I don't think there would be any objections to doing superpage
or supersection mappings for early page tables if you can show
any benefit whatsoever, but it may be hard to come up with a
scenario where it's actually measurable.

Arnd

2014-12-03 17:48:02

by Mason

[permalink] [raw]
Subject: Re: Creating 16 MB super-sections for MMIO

On 03/12/2014 18:06, Arnd Bergmann wrote:

> Mason wrote:
>
>> As far as I could tell, Linux does not create a super-section in the
>> case outlined above. Perhaps I misread the source code?
>
> I believe you are right, and I also agree that in theory implementing
> what you say (both 64k and 16M mappings) can only help, but it's not
> obvious if this makes a measurable difference in the end.

It will be an interesting thought experiment to come up with
a relevant benchmark. TODO.

> MMIO register accesses are usually slow for other reasons, and
> they tend to be rare,

Reading e.g. the system tick counter on this SoC takes ~65 ns
(so ~65 cycles from the CPU's PoV) which is roughly twice as
fast as accessing uncached RAM.

I don't think we can say that MMIO registers accesses are slow
when they are faster than RAM, right?

> so it's possible that you won't be able
> to ever tell a difference because the MMIO TLB often gets evicted
> by user mappings between accesses to different 1MB sections,
> and the timing difference between a TLB-hot and cold MMIO access
> might not be that great (depending on the latency of a particular
> register).

I don't know if other SoCs are built differently, but on this one,
most drivers are hammering the same 16MB memory region where the
MMIO registers live. I don't think the entry would ever get evicted
if there's some kind of LRU-policy in action.

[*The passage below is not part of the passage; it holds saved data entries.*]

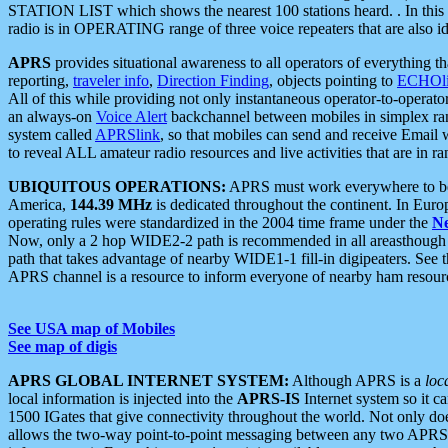
STATION LIST which shows the nearest 100 stations heard. . In this ca
radio is in OPERATING range of three voice repeaters that are also i
APRS
provides situational awareness to all operators of everything th
reporting,
traveler info
,
Direction Finding
, objects pointing to
ECHOli
All of this while providing not only instantaneous operator-to-operat
an always-on
Voice Alert
backchannel between mobiles in simplex ra
system called
APRSlink
, so that mobiles can send and receive Email
to reveal ALL amateur radio resources and live activities that are in ran
UBIQUITOUS OPERATIONS:
APRS must work everywhere to be a
America,
144.39 MHz
is dedicated throughout the continent. In Euro
operating rules were standardized in the 2004 time frame under the
N
Now, only a 2 hop WIDE2-2 path is recommended in all areasthoug
path that takes advantage of nearby WIDE1-1 fill-in digipeaters. See th
APRS channel is a resource to inform everyone of nearby ham resourc
See USA map of Mobiles
See map of digis
APRS GLOBAL INTERNET SYSTEM:
Although APRS is a
loc
local information is injected into the
APRS-IS
Internet system so it 
1500 IGates that give connectivity throughout the world. Not only does 
allows the two-way point-to-point messaging between any two APRS 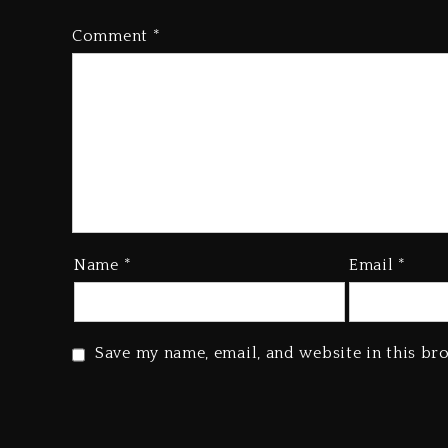
Comment
*
Name
*
Email
*
Save my name, email, and website in this br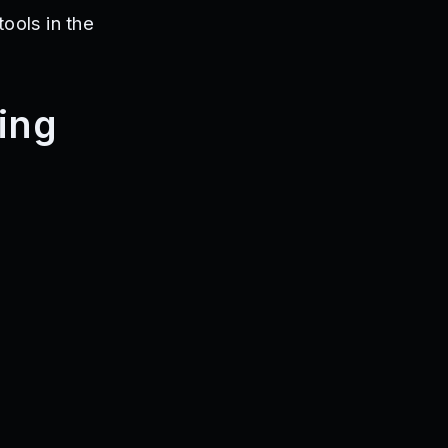
tools in the
ring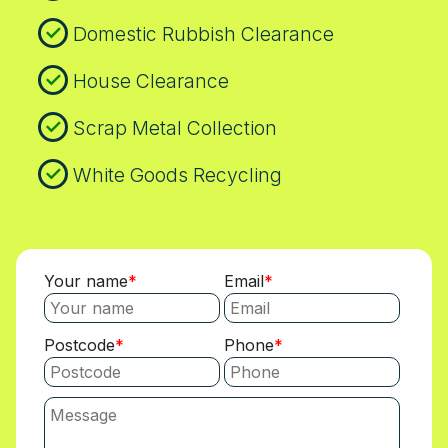
Domestic Rubbish Clearance
House Clearance
Scrap Metal Collection
White Goods Recycling
Your name
Email
Postcode
Phone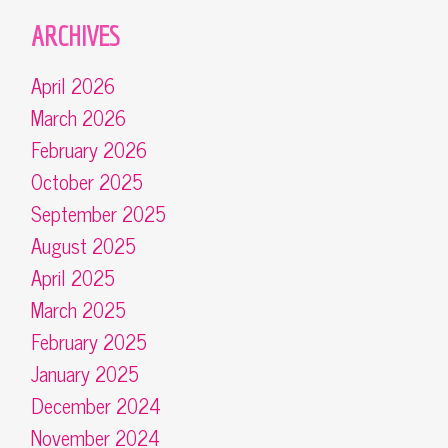
ARCHIVES
April 2026
March 2026
February 2026
October 2025
September 2025
August 2025
April 2025
March 2025
February 2025
January 2025
December 2024
November 2024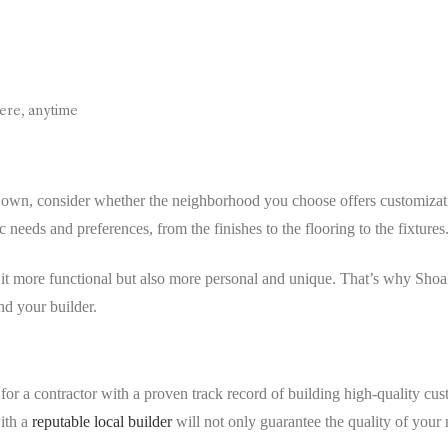
ere, anytime
r own, consider whether the neighborhood you choose offers customizat
 needs and preferences, from the finishes to the flooring to the fixtures
t more functional but also more personal and unique. That’s why Shoal 
d your builder.
k for a contractor with a proven track record of building high-quality c
with a
reputable local builder
will not only guarantee the quality of you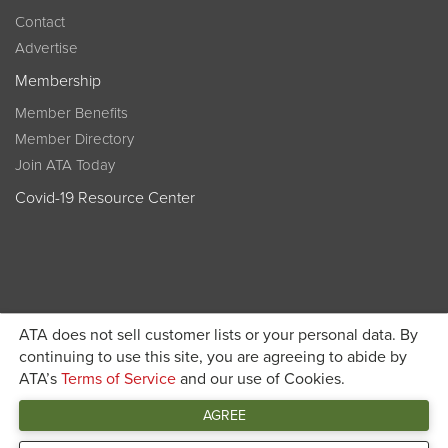
Contact
Advertise
Membership
Member Benefits
Member Directory
Join ATA Today
Covid-19 Resource Center
ATA does not sell customer lists or your personal data. By
Become a member today and get discounted pricing on
continuing to use this site, you are agreeing to abide by
ATA’s
Terms of Service
and our use of Cookies.
JOIN ATA TODAY
registration
AGREE
Connect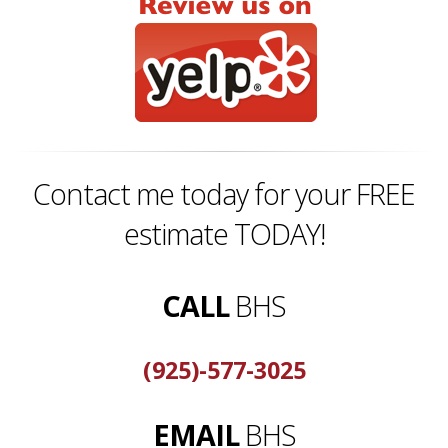
Contact me today for your FREE
estimate TODAY!
CALL
BHS
(925)-577-3025
EMAIL
BHS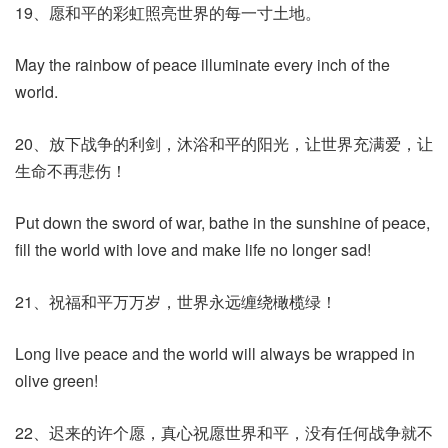
19、愿和平的彩虹照亮世界的每一寸土地。
May the rainbow of peace illuminate every inch of the
world.
20、放下战争的利剑，沐浴和平的阳光，让世界充满爱，让
生命不再悲伤！
Put down the sword of war, bathe in the sunshine of peace,
fill the world with love and make life no longer sad!
21、祝福和平万万岁，世界永远缠绕橄榄绿！
Long live peace and the world will always be wrapped in
olive green!
22、迟来的许个愿，真心祝愿世界和平，没有任何战争就不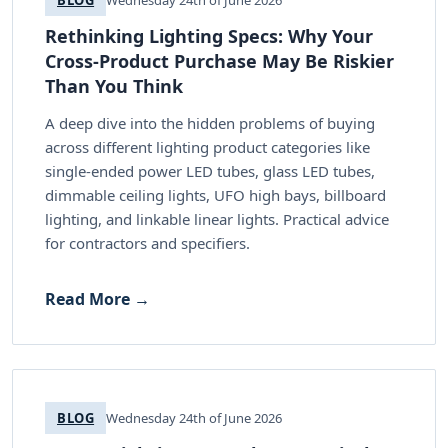
Rethinking Lighting Specs: Why Your
Cross-Product Purchase May Be Riskier
Than You Think
A deep dive into the hidden problems of buying
across different lighting product categories like
single-ended power LED tubes, glass LED tubes,
dimmable ceiling lights, UFO high bays, billboard
lighting, and linkable linear lights. Practical advice
for contractors and specifiers.
Read More →
BLOG
Wednesday 24th of June 2026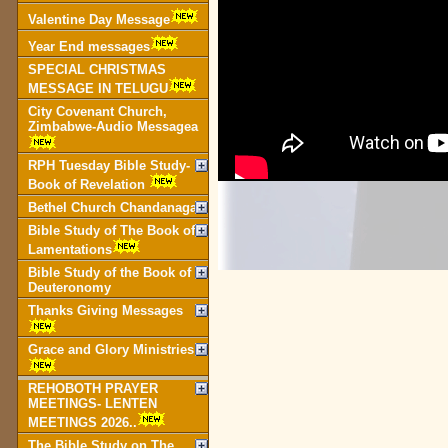
Valentine Day Message
Year End messages
SPECIAL CHRISTMAS
MESSAGE IN TELUGU
City Covenant Church,
Zimbabwe-Audio Messagea
RPH Tuesday Bible Study-
Book of Revelation
Bethel Church Chandanagar
Bible Study of The Book of
Lamentations
Bible Study of the Book of
Deuteronomy
Thanks Giving Messages
Grace and Glory Ministries
REHOBOTH PRAYER
MEETINGS- LENTEN
MEETINGS 2026..
The Bible Study on The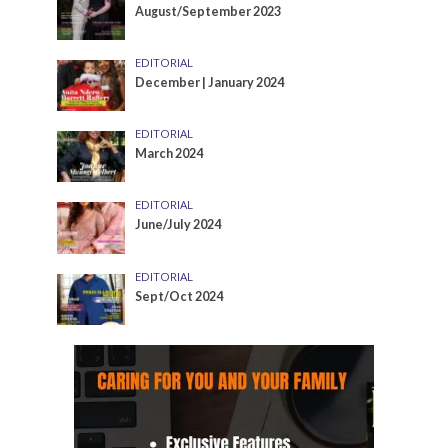
August/September 2023
EDITORIAL
December | January 2024
EDITORIAL
March 2024
EDITORIAL
June/July 2024
EDITORIAL
Sept/Oct 2024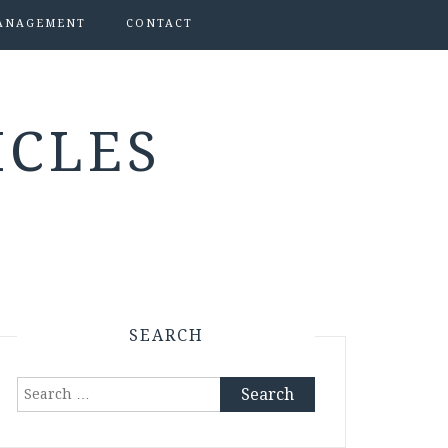
ANAGEMENT
CONTACT
ICLES
SEARCH
Search
for: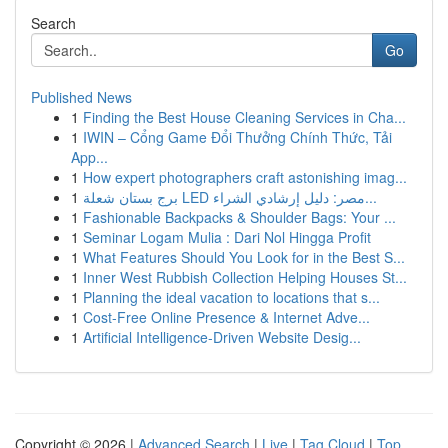
Search
Go
Published News
1
Finding the Best House Cleaning Services in Cha...
1
IWIN – Cổng Game Đổi Thưởng Chính Thức, Tải
App...
1
How expert photographers craft astonishing imag...
1
برج بستان شعلة LED مصر: دليل إرشادي الشراء...
1
Fashionable Backpacks & Shoulder Bags: Your ...
1
Seminar Logam Mulia : Dari Nol Hingga Profit
1
What Features Should You Look for in the Best S...
1
Inner West Rubbish Collection Helping Houses St...
1
Planning the ideal vacation to locations that s...
1
Cost-Free Online Presence & Internet Adve...
1
Artificial Intelligence-Driven Website Desig...
Copyright © 2026 |
Advanced Search
|
Live
|
Tag Cloud
|
Top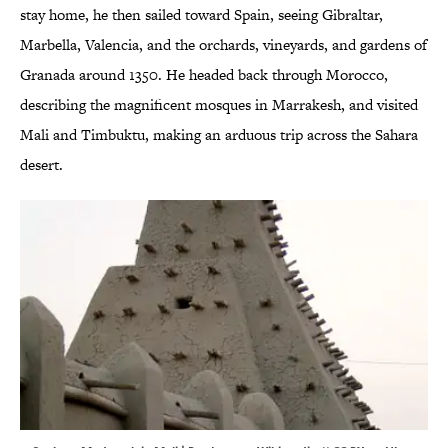
stay home, he then sailed toward Spain, seeing Gibraltar,
Marbella, Valencia, and the orchards, vineyards, and gardens of
Granada around 1350. He headed back through Morocco,
describing the magnificent mosques in Marrakesh, and visited
Mali and Timbuktu, making an arduous trip across the Sahara
desert.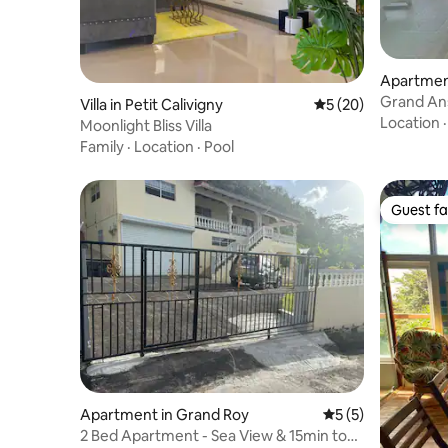
Apartment
Grand Ans
Villa in Petit Calivigny
5 out of 5 average 
5 (20)
Location
Moonlight Bliss Villa
Family
·
Location
·
Pool
Guest fa
Guest fa
Apartment in Grand Roy
5 out of 5 average
5 (5)
2 Bed Apartment - Sea View & 15min to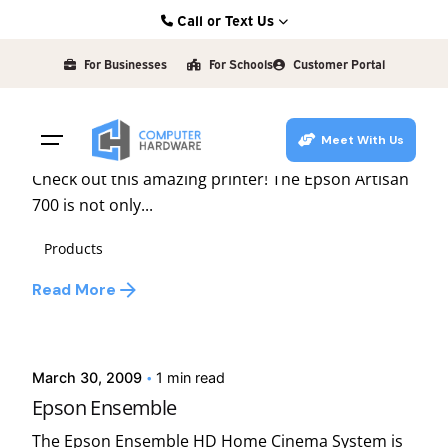
Skip
Call or Text Us
to
Posted by
Kearney: (308) 234-9335
david
content
For Businesses
For Schools
Customer Portal
Hastings: (402) 463-3456
June 15, 2009
1 min read
Grand Island: (308) 384-6939
Epson Artisan
Meet With Us
Lincoln: (402) 483-6400
Check out this amazing printer! The Epson Artisan
700 is not only...
Products
Read More
Posted by
david
March 30, 2009
1 min read
Epson Ensemble
The Epson Ensemble HD Home Cinema System is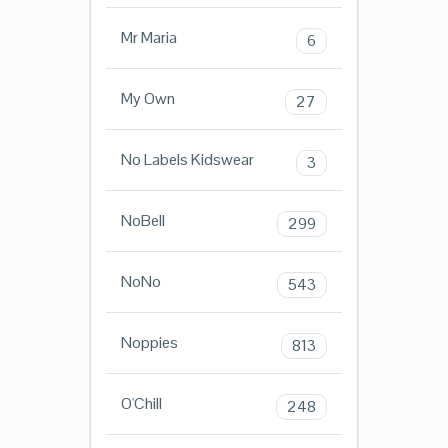
Mr Maria
6
My Own
27
No Labels Kidswear
3
NoBell
299
NoNo
543
Noppies
813
O'Chill
248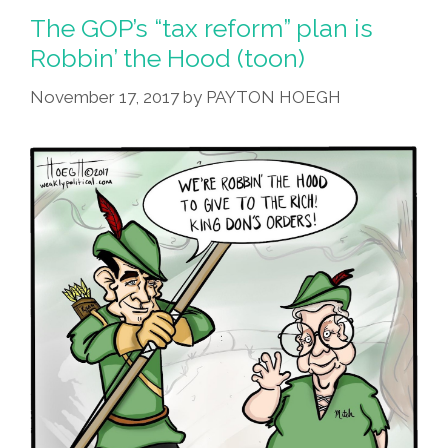
The GOP’s “tax reform” plan is
Robbin’ the Hood (toon)
November 17, 2017
by
PAYTON HOEGH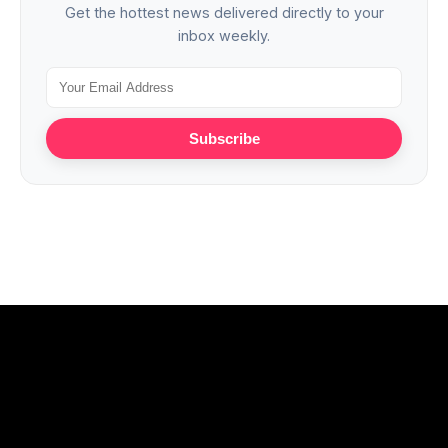
Get the hottest news delivered directly to your
inbox weekly.
Subscribe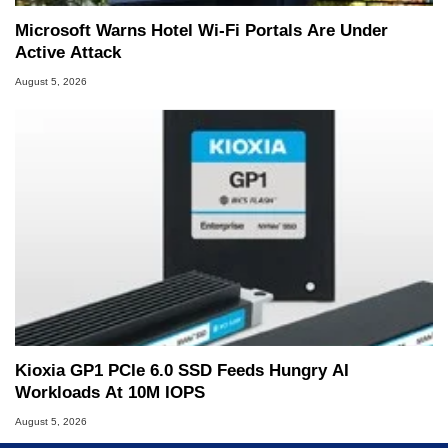
Microsoft Warns Hotel Wi-Fi Portals Are Under
Active Attack
August 5, 2026
Kioxia GP1 PCIe 6.0 SSD Feeds Hungry AI
Workloads At 10M IOPS
August 5, 2026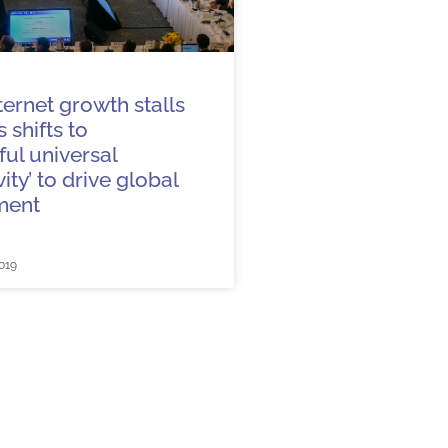
ternet growth stalls
 shifts to
ul universal
ity’ to drive global
ment
019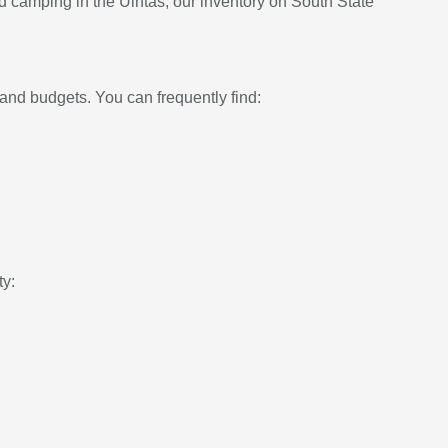
d camping in the Uintas, our inventory on South State
and budgets. You can frequently find:
ty:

[Seems it might worthwhile to investigate TLB entry lockdown
(on Cortex A9) after all.]

> I don't think there would be any objections to doing superpage
> or supersection mappings for early page tables if you can show
> any benefit whatsoever, but it may be hard to come up with a
> scenario where it's actually measurable.

I'll have to think about it.

Thanks.